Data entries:
------------------------------------------------
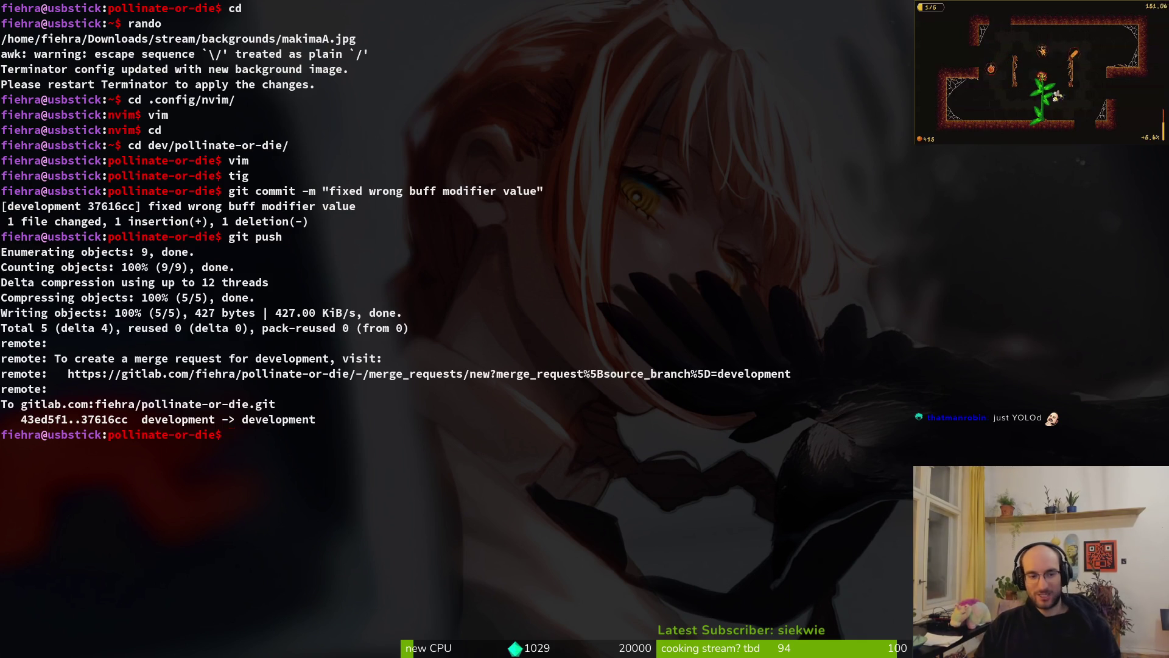
{"action": "type", "text": "clear"}
{"action": "key", "text": "Return"}
{"action": "key", "text": "alt+Tab"}
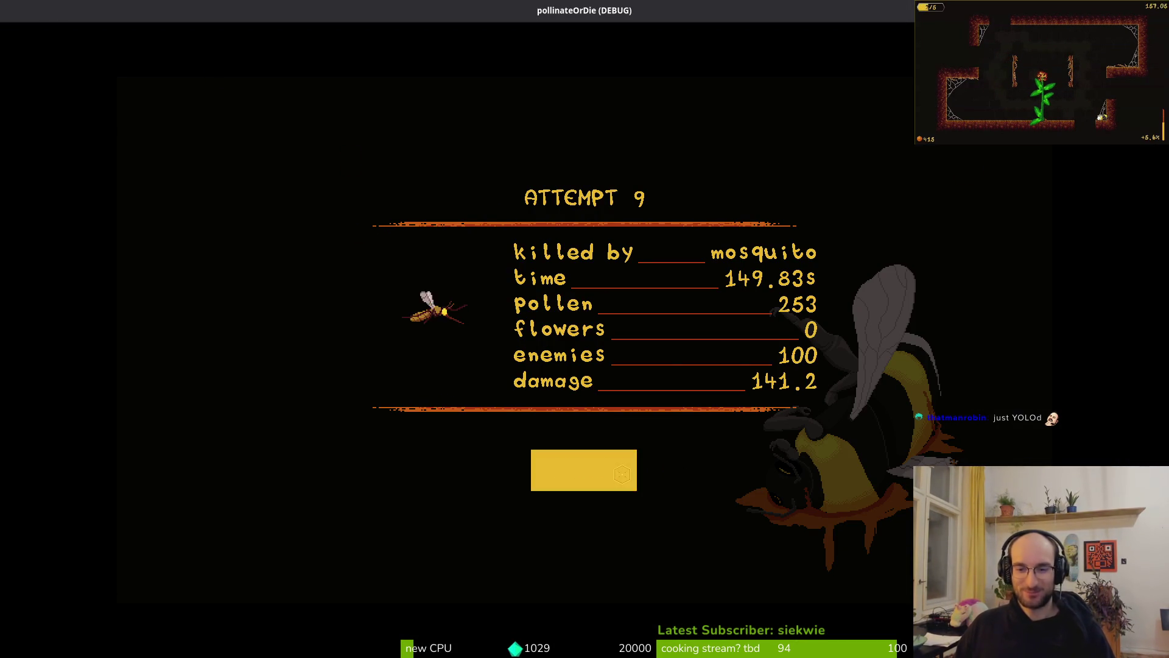
Step: Dismiss the Attempt 9 death screen with the rebirth button to start a new run
{"action": "left_click", "coordinate": [622, 469]}
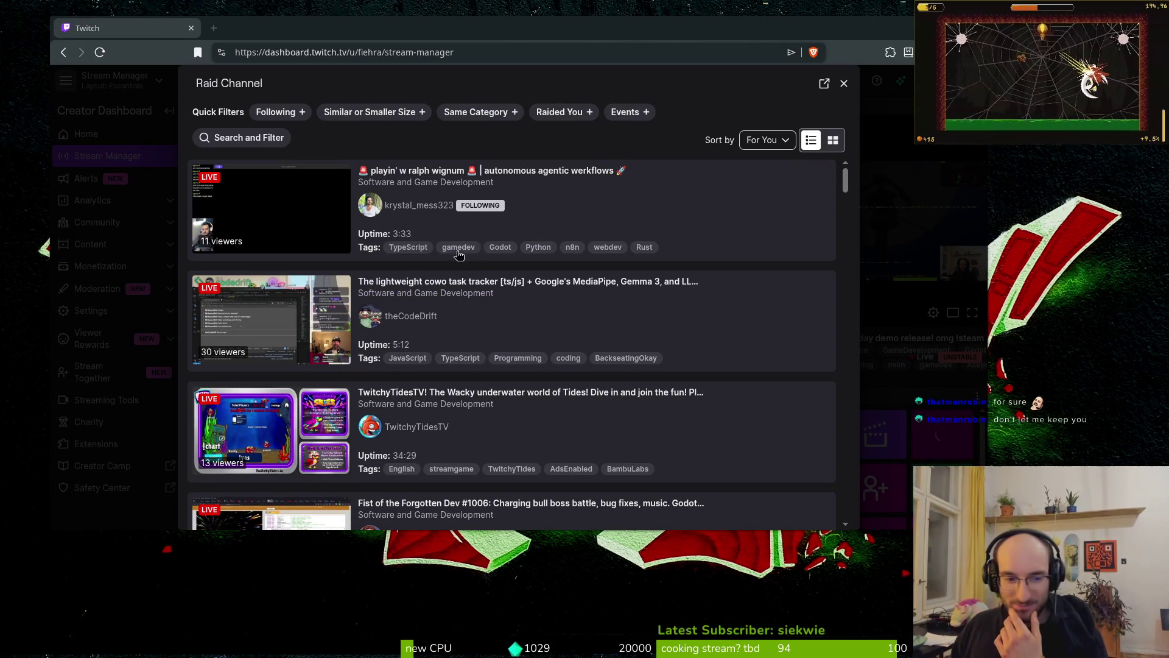
Step: Close the Raid Channel list and send a /shoutout in chat to the fellow game-dev channel
{"action": "left_click", "coordinate": [843, 84]}
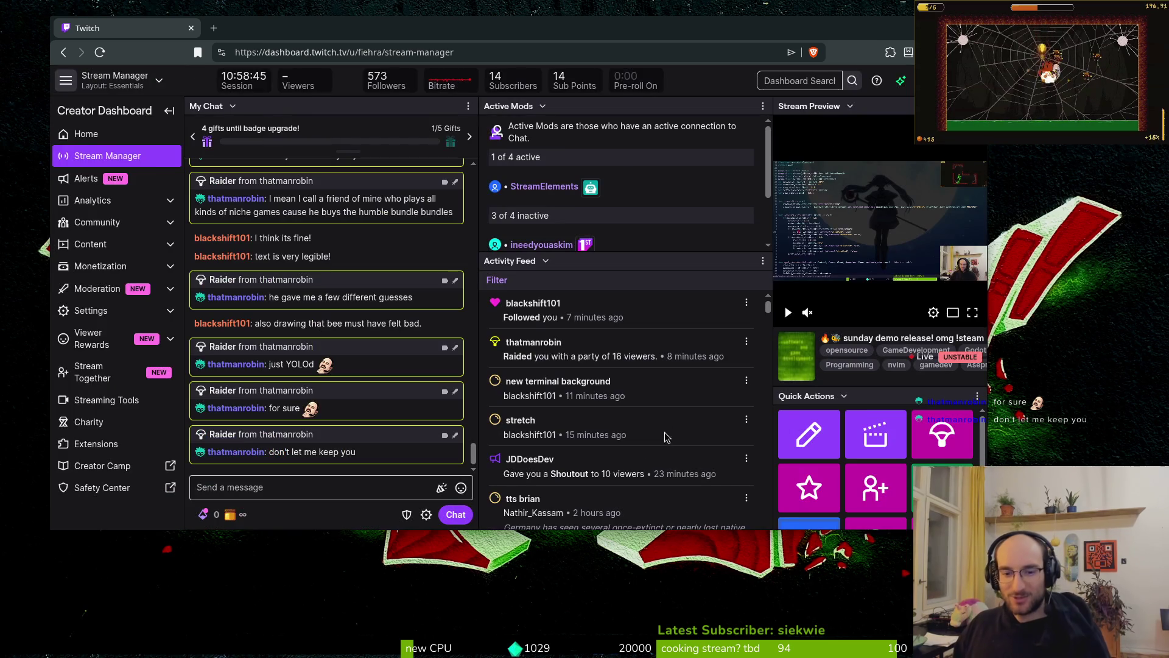
{"action": "left_click", "coordinate": [322, 494]}
{"action": "type", "text": "/sho"}
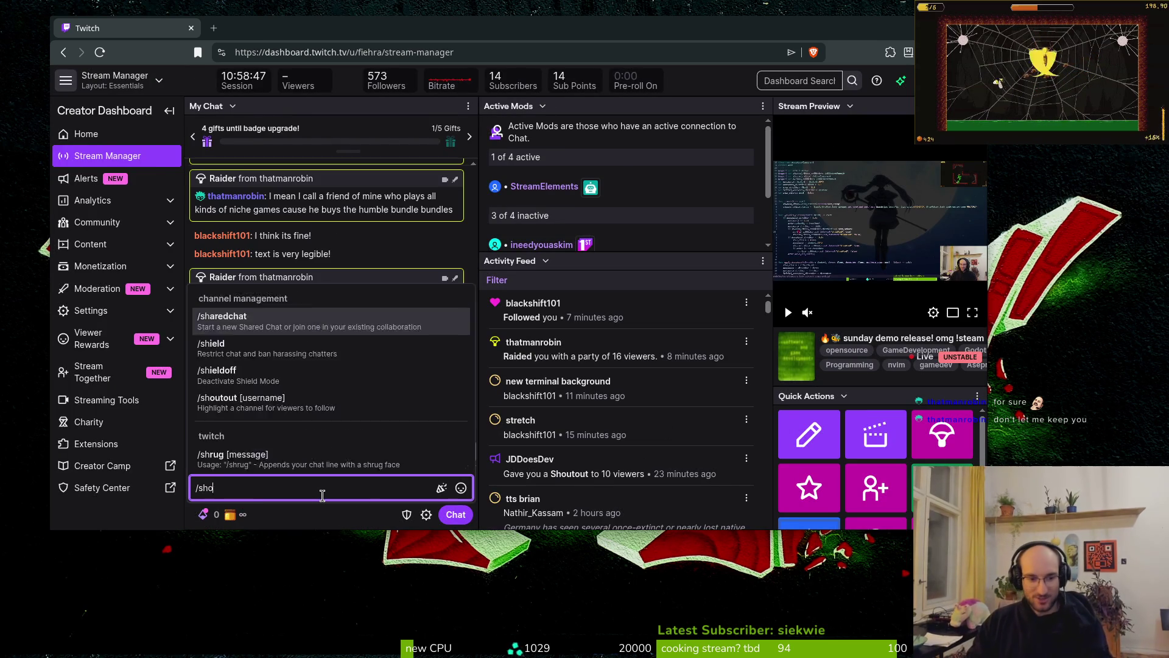
{"action": "type", "text": "utout @jddoesdev"}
------------------------------------------------
> Exercise prompt: Leaving pictures aside, give again word for word each line from the one with "Step: Close the" to the final line of the entries.

> Solution:
Step: Close the Raid Channel list and send a /shoutout in chat to the fellow game-dev channel
{"action": "left_click", "coordinate": [843, 84]}
{"action": "left_click", "coordinate": [322, 494]}
{"action": "type", "text": "/sho"}
{"action": "type", "text": "utout @jddoesdev"}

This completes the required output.